Each entry must be printed again without a single change.

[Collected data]
[Start of Attachment]

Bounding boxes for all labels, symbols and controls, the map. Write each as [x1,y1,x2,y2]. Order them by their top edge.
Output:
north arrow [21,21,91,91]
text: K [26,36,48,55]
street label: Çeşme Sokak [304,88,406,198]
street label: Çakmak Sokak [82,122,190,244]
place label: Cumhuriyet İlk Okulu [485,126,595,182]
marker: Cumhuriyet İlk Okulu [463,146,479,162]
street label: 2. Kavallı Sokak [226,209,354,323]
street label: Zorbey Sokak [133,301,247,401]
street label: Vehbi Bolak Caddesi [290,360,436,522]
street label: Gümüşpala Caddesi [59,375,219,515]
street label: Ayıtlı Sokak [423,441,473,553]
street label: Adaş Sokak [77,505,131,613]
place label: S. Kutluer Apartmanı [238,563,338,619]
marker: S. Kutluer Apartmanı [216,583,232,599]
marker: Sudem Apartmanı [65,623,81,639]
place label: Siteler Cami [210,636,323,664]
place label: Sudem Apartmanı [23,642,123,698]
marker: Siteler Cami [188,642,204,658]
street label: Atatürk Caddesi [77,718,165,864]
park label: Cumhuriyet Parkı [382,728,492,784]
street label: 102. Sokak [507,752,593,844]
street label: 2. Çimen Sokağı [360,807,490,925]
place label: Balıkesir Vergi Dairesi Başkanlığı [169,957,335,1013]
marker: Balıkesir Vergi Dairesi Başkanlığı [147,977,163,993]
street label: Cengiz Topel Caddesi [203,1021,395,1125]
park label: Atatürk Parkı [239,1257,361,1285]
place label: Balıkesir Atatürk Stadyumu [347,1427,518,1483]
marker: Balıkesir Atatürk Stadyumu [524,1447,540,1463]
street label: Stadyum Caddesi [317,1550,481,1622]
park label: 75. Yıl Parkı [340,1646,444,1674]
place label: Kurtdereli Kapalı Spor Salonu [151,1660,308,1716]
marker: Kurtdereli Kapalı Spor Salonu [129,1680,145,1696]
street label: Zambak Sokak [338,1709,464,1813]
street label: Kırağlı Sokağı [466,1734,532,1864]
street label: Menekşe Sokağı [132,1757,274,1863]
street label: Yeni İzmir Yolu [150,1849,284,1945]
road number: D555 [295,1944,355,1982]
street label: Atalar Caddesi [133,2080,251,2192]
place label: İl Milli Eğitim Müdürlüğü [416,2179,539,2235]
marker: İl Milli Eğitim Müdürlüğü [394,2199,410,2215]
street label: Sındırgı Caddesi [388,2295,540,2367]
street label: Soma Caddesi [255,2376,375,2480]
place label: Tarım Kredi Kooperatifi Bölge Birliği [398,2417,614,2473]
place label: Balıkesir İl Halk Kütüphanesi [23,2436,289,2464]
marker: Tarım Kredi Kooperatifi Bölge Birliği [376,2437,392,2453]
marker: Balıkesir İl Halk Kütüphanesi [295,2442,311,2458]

[End of Attachment]

◆ TASK RESULT
Bounding boxes for all labels, symbols and controls, the map. Write each as [x1,y1,x2,y2]. Order them by their top edge.
Output:
north arrow [21,21,91,91]
text: K [26,36,48,55]
street label: Çeşme Sokak [304,88,406,198]
street label: Çakmak Sokak [82,122,190,244]
place label: Cumhuriyet İlk Okulu [485,126,595,182]
marker: Cumhuriyet İlk Okulu [463,146,479,162]
street label: 2. Kavallı Sokak [226,209,354,323]
street label: Zorbey Sokak [133,301,247,401]
street label: Vehbi Bolak Caddesi [290,360,436,522]
street label: Gümüşpala Caddesi [59,375,219,515]
street label: Ayıtlı Sokak [423,441,473,553]
street label: Adaş Sokak [77,505,131,613]
place label: S. Kutluer Apartmanı [238,563,338,619]
marker: S. Kutluer Apartmanı [216,583,232,599]
marker: Sudem Apartmanı [65,623,81,639]
place label: Siteler Cami [210,636,323,664]
place label: Sudem Apartmanı [23,642,123,698]
marker: Siteler Cami [188,642,204,658]
street label: Atatürk Caddesi [77,718,165,864]
park label: Cumhuriyet Parkı [382,728,492,784]
street label: 102. Sokak [507,752,593,844]
street label: 2. Çimen Sokağı [360,807,490,925]
place label: Balıkesir Vergi Dairesi Başkanlığı [169,957,335,1013]
marker: Balıkesir Vergi Dairesi Başkanlığı [147,977,163,993]
street label: Cengiz Topel Caddesi [203,1021,395,1125]
park label: Atatürk Parkı [239,1257,361,1285]
place label: Balıkesir Atatürk Stadyumu [347,1427,518,1483]
marker: Balıkesir Atatürk Stadyumu [524,1447,540,1463]
street label: Stadyum Caddesi [317,1550,481,1622]
park label: 75. Yıl Parkı [340,1646,444,1674]
place label: Kurtdereli Kapalı Spor Salonu [151,1660,308,1716]
marker: Kurtdereli Kapalı Spor Salonu [129,1680,145,1696]
street label: Zambak Sokak [338,1709,464,1813]
street label: Kırağlı Sokağı [466,1734,532,1864]
street label: Menekşe Sokağı [132,1757,274,1863]
street label: Yeni İzmir Yolu [150,1849,284,1945]
road number: D555 [295,1944,355,1982]
street label: Atalar Caddesi [133,2080,251,2192]
place label: İl Milli Eğitim Müdürlüğü [416,2179,539,2235]
marker: İl Milli Eğitim Müdürlüğü [394,2199,410,2215]
street label: Sındırgı Caddesi [388,2295,540,2367]
street label: Soma Caddesi [255,2376,375,2480]
place label: Tarım Kredi Kooperatifi Bölge Birliği [398,2417,614,2473]
place label: Balıkesir İl Halk Kütüphanesi [23,2436,289,2464]
marker: Tarım Kredi Kooperatifi Bölge Birliği [376,2437,392,2453]
marker: Balıkesir İl Halk Kütüphanesi [295,2442,311,2458]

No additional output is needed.